Event Date: January 20, 2015
Speaker: Prof. Bruce Gates
Speaker Affiliation: University of California – Davis
Time: 9:00 - 10:15 am
Location: FRNY G140

Abstract:  Advances in synthesis and characterization of essentially molecular metal complexes and clusters on supports are making a reality of catalyst design. We summarize work unraveling effects of the design variables of these site-isolated catalysts: the metal, metal nuclearity, support, and other ligands on the metal. The syntheses provide structurally simple, uniform species bonded to crystalline porous supports chosen for their uniformity: zeolites and MgO. The catalyst syntheses involve reactions of organometallic precursors with support surfaces; the characterization methods include IR, EXAFS, XANES, and NMR spectroscopies, atomic-resolution electron microscopy, and computations at the level of DFT. The data demonstrate high degrees of uniformity of supported species and determine their compositions and structures, including the ligands and the metal–support bonding and structure.

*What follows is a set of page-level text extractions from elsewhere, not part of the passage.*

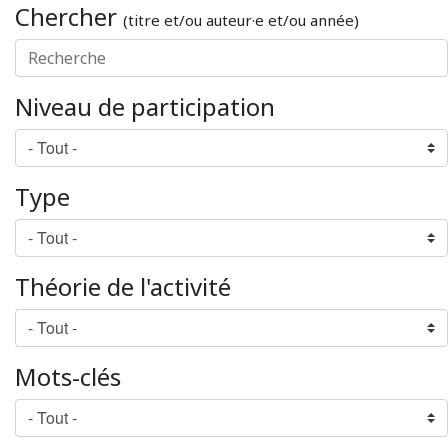
Chercher
(titre et/ou auteur·e et/ou année)
Niveau de participation
Type
Théorie de l'activité
Mots-clés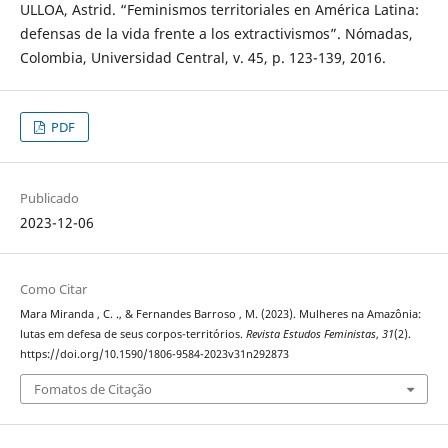
ULLOA, Astrid. “Feminismos territoriales en América Latina:
defensas de la vida frente a los extractivismos”. Nómadas,
Colombia, Universidad Central, v. 45, p. 123-139, 2016.
PDF
Publicado
2023-12-06
Como Citar
Mara Miranda , C. ., & Fernandes Barroso , M. (2023). Mulheres na Amazônia:
lutas em defesa de seus corpos-territórios.
Revista Estudos Feministas
,
31
(2).
https://doi.org/10.1590/1806-9584-2023v31n292873
Fomatos de Citação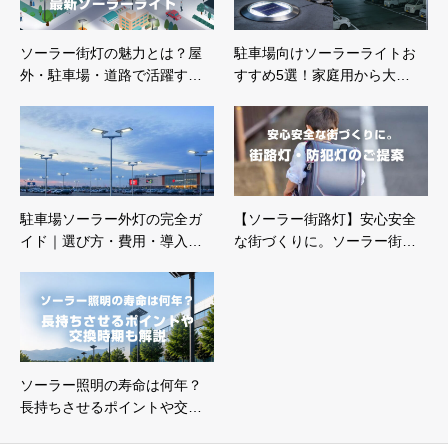
ソーラー街灯の魅力とは？屋
駐車場向けソーラーライトお
外・駐車場・道路で活躍す…
すすめ5選！家庭用から大…
駐車場ソーラー外灯の完全ガ
【ソーラー街路灯】安心安全
イド｜選び方・費用・導入…
な街づくりに。ソーラー街…
ソーラー照明の寿命は何年？
長持ちさせるポイントや交…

Bio:  Bruce Gates studied chemical engineering at Berkeley (B.S., 1961) and the University of Washington (PhD, 1966) and with a Fulbright grant did postdoctoral research at the Ludwig Maximilians University of Munich. He worked for two years as a research engineer at Chevron Research Company and began as an assistant professor at the University of Delaware in 1969, becoming the H. Rodney Sharp Professor of Chemical Engineering and Professor of Chemistry.  In 1992 he joined the University of California, Davis, where he is Distinguished Professor in the Department of Chemical Engineering and Materials Science. He has spent four sabbatical years at the Ludwig Maximilians University of Munich and was recently a guest professor at Hokkaido University. 

Gates’s research is focused on catalysis, with an emphasis on essentially molecular metal complex and metal cluster catalysts anchored to solid surfaces and on catalytic conversion of biomass-derived compounds. He authored the textbooks “Catalytic Chemistry” and co-authored “Chemistry of Catalytic Processes.” He edits the monographAdvances in Catalysis. He serves on the U.S. Department of Energy’s Basic Energy Sciences Advisory Board. He has been recognized with awards from the American Chemical Society, American Institute of Chemical Engineers, the North American Catalysis Society, and the Council for Chemical Research. He is a member of the U.S. National Academy of Engineering.